Requisitos del ejercicio: Extrae sin cambios del texto de origen el tramo que va desde "Si de justificaciones" hasta "los tímpanos socialdemócratas.", ambos incluidos.

Texto de origen:

:::::

Si de justificaciones históricas se trata, no le faltarán argumentos a don José Antonio para mantener unas manifestaciones que regresan sobre un viejo anhelo. Al cabo, el desarrollo estatutario que se apoya en una Constitución que distingue, sin claridad alguna, entre nacionalidades y regiones, ha dado lugar a una amplia variedad de textos en los cuales aparecen fórmulas tales como "comunidad histórica" –empleada en el estatuto de Castilla y León–, "regiones históricas" o "identidades históricas". El sustrato histórico leonés es indiscutible, sin embargo, el curso seguido por este territorio de fluctuantes fronteras se caracterizó por una condición, la imperial, que no suele agradar a los tímpanos socialdemócratas.

:::::

(Registros de relaciones espaciales)
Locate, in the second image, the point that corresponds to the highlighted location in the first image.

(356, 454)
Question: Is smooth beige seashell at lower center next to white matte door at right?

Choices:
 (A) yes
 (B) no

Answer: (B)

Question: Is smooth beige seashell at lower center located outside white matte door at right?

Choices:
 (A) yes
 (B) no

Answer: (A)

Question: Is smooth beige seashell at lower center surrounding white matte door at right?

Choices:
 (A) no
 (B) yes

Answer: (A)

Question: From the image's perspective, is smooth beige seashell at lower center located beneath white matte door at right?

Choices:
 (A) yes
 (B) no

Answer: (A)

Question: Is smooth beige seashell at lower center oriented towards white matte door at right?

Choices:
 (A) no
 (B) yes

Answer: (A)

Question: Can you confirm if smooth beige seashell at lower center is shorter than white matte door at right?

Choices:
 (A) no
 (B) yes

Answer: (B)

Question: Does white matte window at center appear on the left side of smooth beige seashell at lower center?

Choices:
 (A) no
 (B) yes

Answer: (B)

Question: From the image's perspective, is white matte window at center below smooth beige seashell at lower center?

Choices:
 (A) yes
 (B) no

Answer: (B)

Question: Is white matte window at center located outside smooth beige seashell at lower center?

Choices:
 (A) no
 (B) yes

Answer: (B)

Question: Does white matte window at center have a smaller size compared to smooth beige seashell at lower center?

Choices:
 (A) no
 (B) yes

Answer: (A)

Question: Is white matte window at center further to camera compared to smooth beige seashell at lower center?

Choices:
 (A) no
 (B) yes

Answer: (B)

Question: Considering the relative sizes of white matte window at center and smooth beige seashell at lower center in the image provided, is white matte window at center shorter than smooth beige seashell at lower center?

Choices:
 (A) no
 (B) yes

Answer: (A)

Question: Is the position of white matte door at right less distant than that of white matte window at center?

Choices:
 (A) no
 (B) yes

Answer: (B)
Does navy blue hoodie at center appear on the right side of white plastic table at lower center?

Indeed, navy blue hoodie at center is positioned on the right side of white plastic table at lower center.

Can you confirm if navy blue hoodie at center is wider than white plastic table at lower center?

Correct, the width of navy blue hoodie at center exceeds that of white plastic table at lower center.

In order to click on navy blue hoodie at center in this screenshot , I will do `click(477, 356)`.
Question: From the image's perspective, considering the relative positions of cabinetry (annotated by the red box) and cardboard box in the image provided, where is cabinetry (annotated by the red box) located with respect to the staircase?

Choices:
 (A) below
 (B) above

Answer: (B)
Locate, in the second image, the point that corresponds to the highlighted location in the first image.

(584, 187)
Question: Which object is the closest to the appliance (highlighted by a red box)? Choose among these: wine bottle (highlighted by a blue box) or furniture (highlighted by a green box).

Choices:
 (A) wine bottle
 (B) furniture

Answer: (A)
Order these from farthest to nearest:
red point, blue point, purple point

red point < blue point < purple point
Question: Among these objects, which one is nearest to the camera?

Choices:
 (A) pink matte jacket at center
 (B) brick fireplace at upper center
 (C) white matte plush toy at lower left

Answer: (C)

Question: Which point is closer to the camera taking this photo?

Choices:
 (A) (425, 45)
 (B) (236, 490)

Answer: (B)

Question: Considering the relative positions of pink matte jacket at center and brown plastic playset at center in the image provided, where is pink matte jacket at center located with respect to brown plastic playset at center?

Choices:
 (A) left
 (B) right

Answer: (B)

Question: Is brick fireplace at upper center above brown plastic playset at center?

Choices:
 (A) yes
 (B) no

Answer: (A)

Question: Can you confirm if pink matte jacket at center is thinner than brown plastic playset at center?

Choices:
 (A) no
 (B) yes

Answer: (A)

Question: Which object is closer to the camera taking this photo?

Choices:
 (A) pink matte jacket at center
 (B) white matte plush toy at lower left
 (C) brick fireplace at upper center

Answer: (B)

:::::

Resultado de la tarea:
Si de justificaciones históricas se trata, no le faltarán argumentos a don José Antonio para mantener unas manifestaciones que regresan sobre un viejo anhelo. Al cabo, el desarrollo estatutario que se apoya en una Constitución que distingue, sin claridad alguna, entre nacionalidades y regiones, ha dado lugar a una amplia variedad de textos en los cuales aparecen fórmulas tales como "comunidad histórica" –empleada en el estatuto de Castilla y León–, "regiones históricas" o "identidades históricas". El sustrato histórico leonés es indiscutible, sin embargo, el curso seguido por este territorio de fluctuantes fronteras se caracterizó por una condición, la imperial, que no suele agradar a los tímpanos socialdemócratas.